(Data entries)
+ + + +
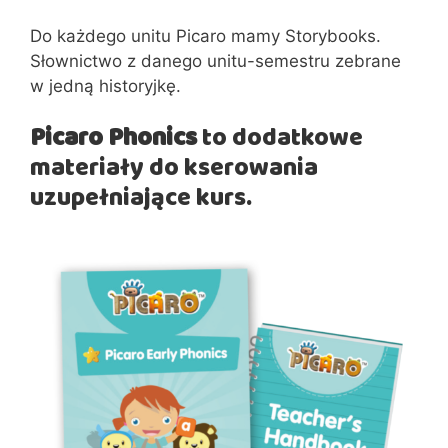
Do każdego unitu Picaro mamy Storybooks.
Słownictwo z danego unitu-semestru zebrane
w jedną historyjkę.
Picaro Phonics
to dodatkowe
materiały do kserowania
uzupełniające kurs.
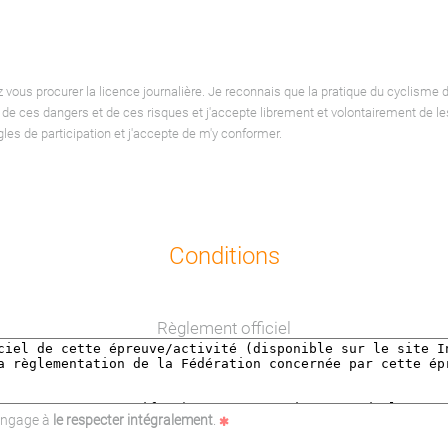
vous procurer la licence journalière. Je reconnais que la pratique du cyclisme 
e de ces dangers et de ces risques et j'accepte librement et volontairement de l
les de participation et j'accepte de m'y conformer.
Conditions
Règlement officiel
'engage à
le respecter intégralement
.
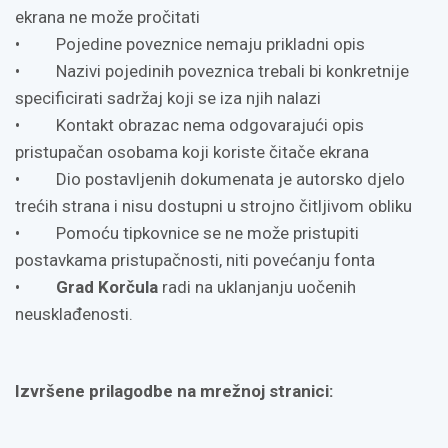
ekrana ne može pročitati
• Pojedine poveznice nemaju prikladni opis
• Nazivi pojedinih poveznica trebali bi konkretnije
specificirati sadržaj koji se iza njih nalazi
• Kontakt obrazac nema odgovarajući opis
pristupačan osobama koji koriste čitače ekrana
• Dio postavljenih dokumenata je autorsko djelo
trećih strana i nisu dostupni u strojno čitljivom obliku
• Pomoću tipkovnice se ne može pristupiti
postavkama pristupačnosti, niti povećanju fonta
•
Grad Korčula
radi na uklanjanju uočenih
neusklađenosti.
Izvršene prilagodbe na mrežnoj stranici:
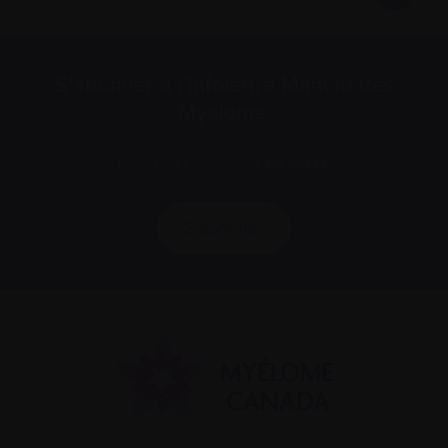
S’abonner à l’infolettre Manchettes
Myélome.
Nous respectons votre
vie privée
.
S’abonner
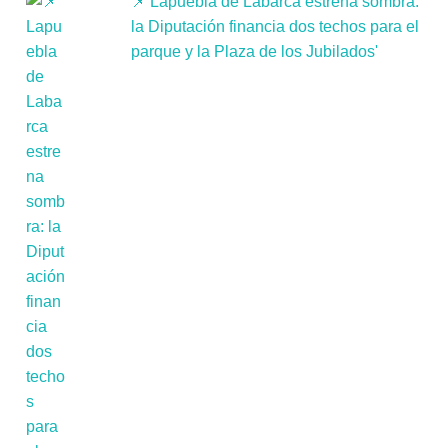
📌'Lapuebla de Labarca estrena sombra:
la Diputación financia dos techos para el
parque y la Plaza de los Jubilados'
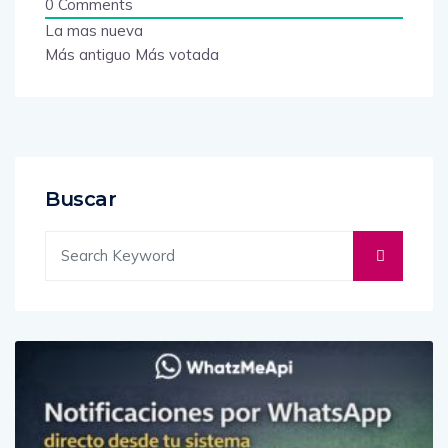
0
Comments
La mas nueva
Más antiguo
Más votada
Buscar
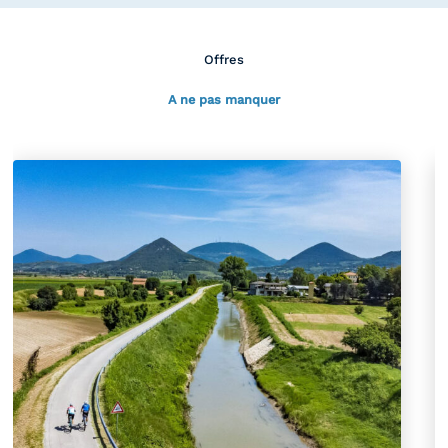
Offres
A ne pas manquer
+ + + +
__Required work__. Your copy should hold exactly the lines from the one with "radi na uklanjanju uočenih" through the end of the records, both included, and no pictures.

__Result for this exercise__.
radi na uklanjanju uočenih
neusklađenosti.
Izvršene prilagodbe na mrežnoj stranici:
S’abonner à l’infolettre Manchettes
Myélome.
Nous respectons votre
vie privée
.
S’abonner
📌'Lapuebla de Labarca estrena sombra:
la Diputación financia dos techos para el
parque y la Plaza de los Jubilados'
0
Comments
La mas nueva
Más antiguo
Más votada
Buscar
Offres
A ne pas manquer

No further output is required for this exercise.